ヒラメ・カレイ、目の偏りは脳のねじれから
2010年1月18日 提供:読売新聞
「左ヒラメに右カレイ」という目の偏りは、脳のねじれから始まることを、鈴木徹・東北大農学研究科教授(魚類発生学)らが突き止めた。
ねじれる方向を制御する遺伝子も特定した。人工飼育では目の位置が本来と逆になることも多く、養殖技術を改良する手がかりにもなりそうだ。
ヒラメとカレイは、誕生時は左右対称の形だが、20-40日後に目がそれぞれ左と右に偏り始め、体色も目のある側だけが黒っぽくなる。

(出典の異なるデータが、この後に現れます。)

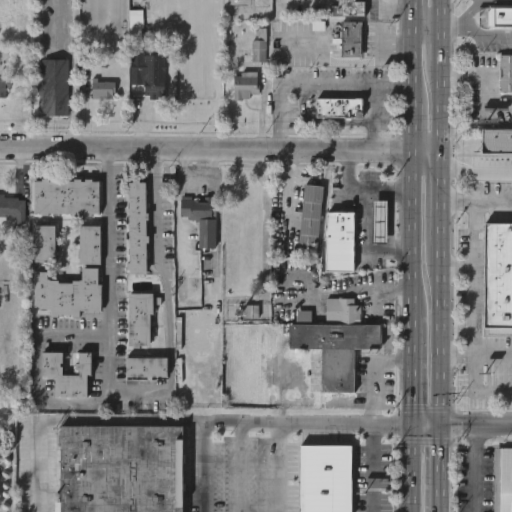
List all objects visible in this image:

鈴木教授らは、右目と左脳、左目と右脳をつなぐ視神経のX形の交差部で脳のわずかなゆがみが最初に生じることを発見。そこから脳全体のねじれが進み、目の位置も片方にずれていくことを確認した。
さらに、人の心臓が左側に形成される際にも働く内臓の位置決定遺伝子「pitx2」が、ヒラメやカレイでは誕生前だけでなく稚魚の段階でも再び働き、脳のねじれを調節することがわかった。遺伝子操作でカレイのpitx2の働きを妨げると、目が左に偏ったり左右対称になったりした。
人工飼育したカレイでは、目の位置が逆のものが20-30%を占めることもある。鈴木教授は「稚魚の生育環境の違いがpitx2の働きを抑えるのではないか」と話している。